Die zweite, eher nicht so passende Möglichkeit: Du bastelst dein Protokoll mit JSON, XML etc. selbst.

Dann musst du die ganze Logik selbst basteln und dir überlegen wie dein XML zum anfordern aller Bücher eines bestimmten Autors auszusehen hat, und wie von Java nach XM und zurück konvertiert wird. Hinzu kommt die Kommunikationsschicht, d.h. du musst dich selbst um das Aufbauen der Netzwerkverbindung und das senden der XML Daten etc. kümmern.

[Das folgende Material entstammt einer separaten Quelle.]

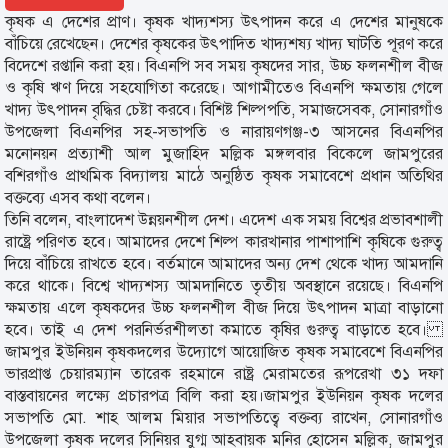
কৃষক এ দেশের প্রাণ। কৃষক খাদ্যশস্য উৎপাদন করে এ দেশের মানুষকে
বাঁচিয়ে রেখেছেন। দেশের কৃষকের উৎপাদিত খাদ্যশষ্য খাদ্য ঘাটতি পূরণ করে
বিদেশে রপ্তানি করা হয়। বিএনপি সব সময় কৃষদের সার, উচ্চ ফলনশীল বীজ
ও কৃষি ঋণ দিয়ে সহযোগিতা করেছে। আগামীতেও বিএনপি ক্ষমতায় গেলে
খাদ্য উৎপাদন বৃদ্ধির চেষ্টা করবে। বিশিষ্ট শিল্পপতি, সমাজসেবক, সোনারগাঁও
উপজেলা বিএনপির সহ-সভাপতি ও নারায়ণগঞ্জ-৩ আসনের বিএনপির
মনোনয়ন প্রত্যাশী আল মুজাহিদ মল্লিক মঙ্গলবার বিকেলে জামপুরের
বশিরগাঁও প্রাথমিক বিদ্যালয় মাঠে অনুষ্ঠিত কৃষক সমাবেশে প্রধান অতিথির
বক্তব্যে এসব কথা বলেন।
তিনি বলেন, বাংলাদেশ উন্নয়নশীল দেশ। এদেশ এক সময় বিশ্বের প্রভাবশালী
রাষ্ট্রে পরিণত হবে। আমাদের দেশে শিল্প কারখানার পাশাপাশি কৃষিকে গুরুত্ব
দিয়ে বাঁচিয়ে রাখতে হবে। বর্তমানে আমাদের অন্য দেশ থেকে খাদ্য আমদানি
করে থাকে। বিশ্বে খাদ্যশস্য আমদানিতে তৃতীয় অবস্থানে রয়েছে। বিএনপি
ক্ষমতায় এলে কৃষকদের উচ্চ ফলনশীল বীজ দিয়ে উৎপাদন মাত্রা বাড়ানো
হবে। তাই এ দেশ পরনির্ভরশীলতা কমাতে কৃষির গুরুত্ব বাড়াতে হবে।
জামপুর ইউনিয়ন কৃষকদলের উদ্যোগে আয়োজিত কৃষক সমাবেশে বিএনপির
ভারপ্রাপ্ত চেয়ারম্যান তারেক রহমানে রাষ্ট্র মেরামতের রূপরেখা ৩১ দফা
বাস্তবায়নের লক্ষ্যে প্রচারপত্র বিলি করা হয়।জামপুর ইউনিয়ন কৃষক দলের
সভাপতি মো. শাহ আলম মিয়ার সভাপতিত্বে বক্তব্য রাখেন, সোনারগাঁও
উপজেলা কৃষক দলের সিনিয়র যুগ্ম আহবায়ক মনির হোসেন মল্লিক, জামপুর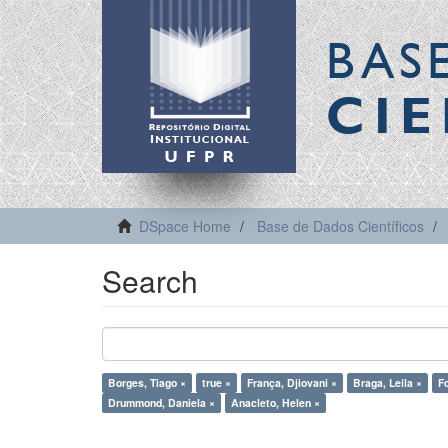
BAS
CIE
DSpace Home
Base de Dados Científicos
Search
Borges, Tiago ×
true ×
França, Djiovani ×
Braga, Leila ×
Fo
Drummond, Daniela ×
Anacleto, Helen ×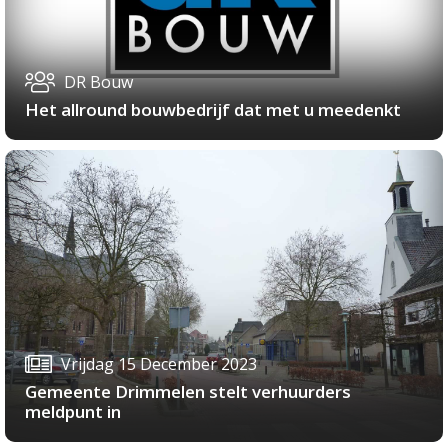
DR Bouw
Het allround bouwbedrijf dat met u meedenkt
Vrijdag 15 December 2023
Gemeente Drimmelen stelt verhuurders
meldpunt in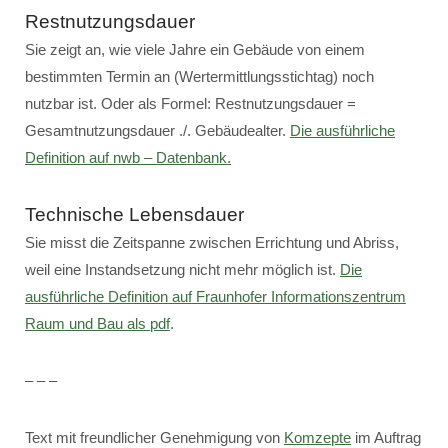
Restnutzungsdauer
Sie zeigt an, wie viele Jahre ein Gebäude von einem
bestimmten Termin an (Wertermittlungsstichtag) noch
nutzbar ist. Oder als Formel: Restnutzungsdauer =
Gesamtnutzungsdauer ./. Gebäudealter.
Die ausführliche
Definition auf nwb – Datenbank.
Technische Lebensdauer
Sie misst die Zeitspanne zwischen Errichtung und Abriss,
weil eine Instandsetzung nicht mehr möglich ist.
Die
ausführliche Definition auf Fraunhofer Informationszentrum
Raum und Bau als pdf
.
– – –
Text mit freundlicher Genehmigung von
Komzepte
im Auftrag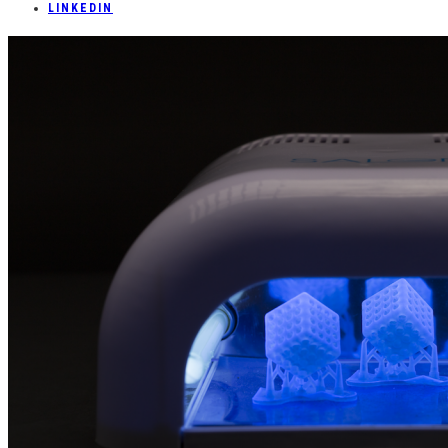
LINKEDIN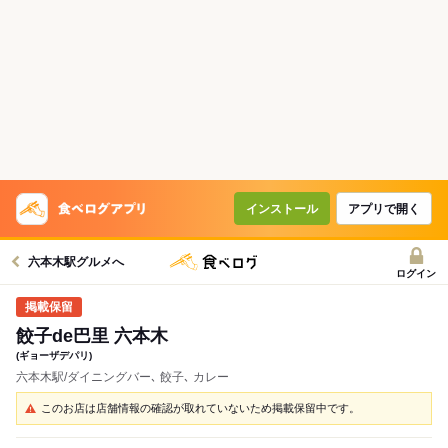
インストール
アプリで開く
六本木駅グルメへ
ログイン
餃子de巴里 六本木
(ギョーザデパリ)
六本木駅/ダイニングバー､ 餃子､ カレー
このお店は店舗情報の確認が取れていないため掲載保留中です。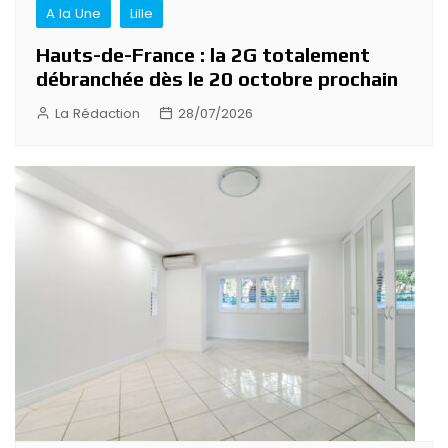
A la Une
Lille
Hauts-de-France : la 2G totalement
débranchée dès le 20 octobre prochain
La Rédaction
28/07/2026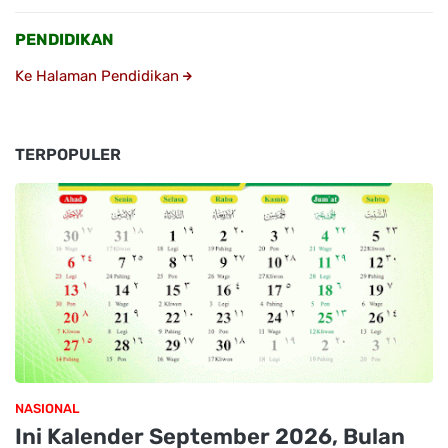
PENDIDIKAN
Ke Halaman Pendidikan
TERPOPULER
NASIONAL
Ini Kalender September 2026, Bulan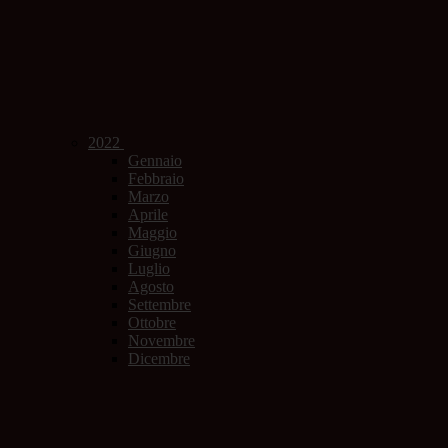
2022
Gennaio
Febbraio
Marzo
Aprile
Maggio
Giugno
Luglio
Agosto
Settembre
Ottobre
Novembre
Dicembre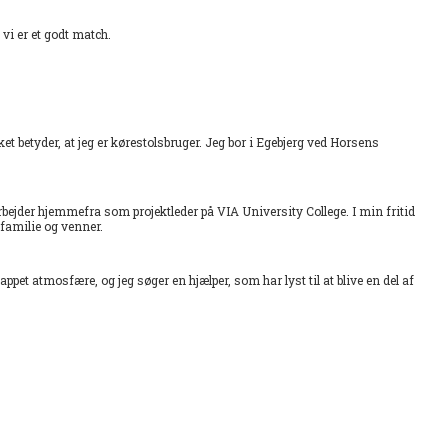
t vi er et godt match.
et betyder, at jeg er kørestolsbruger. Jeg bor i Egebjerg ved Horsens
ejder hjemmefra som projektleder på VIA University College. I min fritid
d familie og venner.
ppet atmosfære, og jeg søger en hjælper, som har lyst til at blive en del af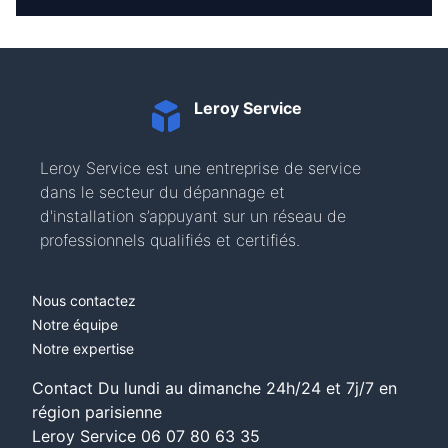
Leroy Service
Leroy Service est une entreprise de service
dans le secteur du dépannage et
d'installation s’appuyant sur un réseau de
professionnels qualifiés et certifiés.
Nous contactez
Notre équipe
Notre expertise
Contact Du lundi au dimanche 24h/24 et 7j/7 en
région parisienne
Leroy Service
06 07 80 63 35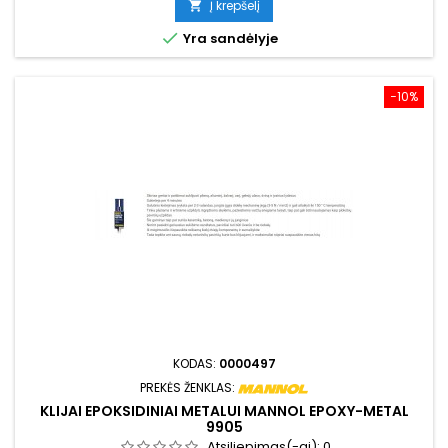
Į krepšelį


Yra sandėlyje
−10%
KODAS:
0000497
PREKĖS ŽENKLAS:
KLIJAI EPOKSIDINIAI METALUI MANNOL EPOXY-METAL
9905
Atsiliepimas(-ai):
0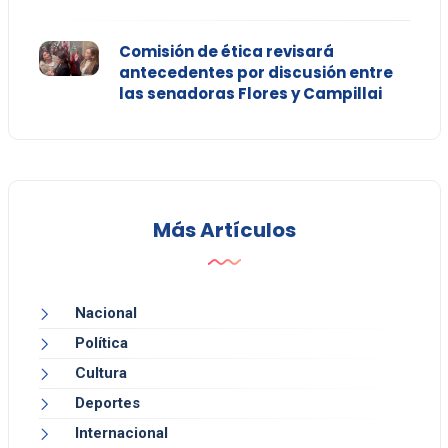
Comisión de ética revisará
antecedentes por discusión entre
las senadoras Flores y Campillai
Más Artículos
Nacional
Política
Cultura
Deportes
Internacional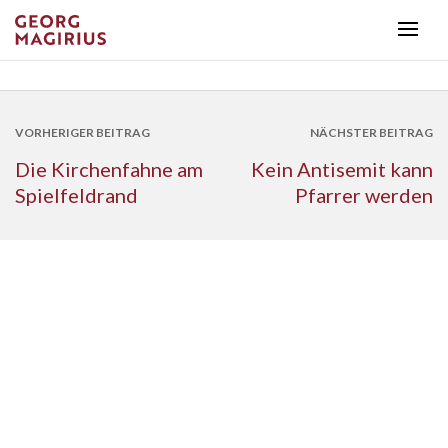
VORHERIGER BEITRAG
NÄCHSTER BEITRAG
Die Kirchenfahne am
Kein Antisemit kann
Spielfeldrand
Pfarrer werden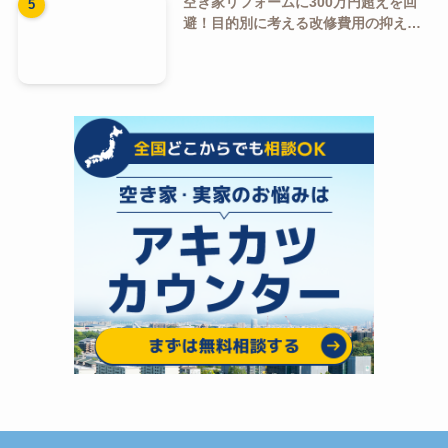
空き家解決情報メディア
グ
ル
ー
お問い合わせはこちら
プ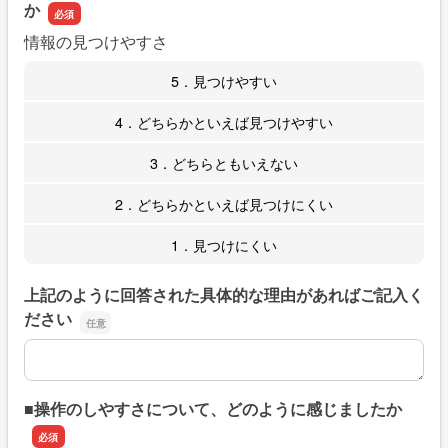
か
情報の見つけやすさ
5．見つけやすい
4．どちらかといえば見つけやすい
3．どちらともいえない
2．どちらかといえば見つけにくい
1．見つけにくい
上記のように回答された具体的な理由があればご記入く
ださい
上記のように回答された具体的な理由があればご記入くだ
■操作のしやすさについて、どのように感じましたか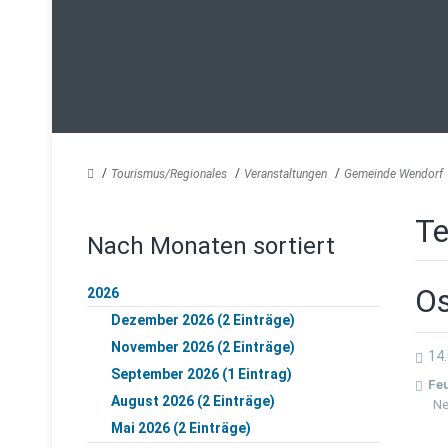
Tourismus/Regionales
Veranstaltungen
Gemeinde Wendorf
Te
Nach Monaten sortiert
Os
2026
Dezember 2026 (2 Einträge)
November 2026 (2 Einträge)
14.
September 2026 (1 Eintrag)
Fe
August 2026 (2 Einträge)
Ne
Mai 2026 (2 Einträge)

Mit RPC kommst du etwas schneller voran. Ob nun RMI, Spring RPC oder SIMON bleibt dir überlassen. Aber ich würde natürlich SIMON benutzen 

Letzte Frage noch: Kommunizieren Client und Server nur via LAN, oder auch via Internet? Wenn's übers Internet geht würd' ich kein RMI benutzen. Wieso steht hier: 
SIMON - Start - root1.de - Software Engineering

- Alex


----------



## najjannaj (17. Sep 2009)

Ja, Client und Server kommunizieren hauptsächlich übers Internet. Dann werd ich mir wohl SIMON mal anschaun 
Vielen Dank


----------



## tuxedo (17. Sep 2009)

Spring RPC könnte aber auch interessant für dich sein ...


----------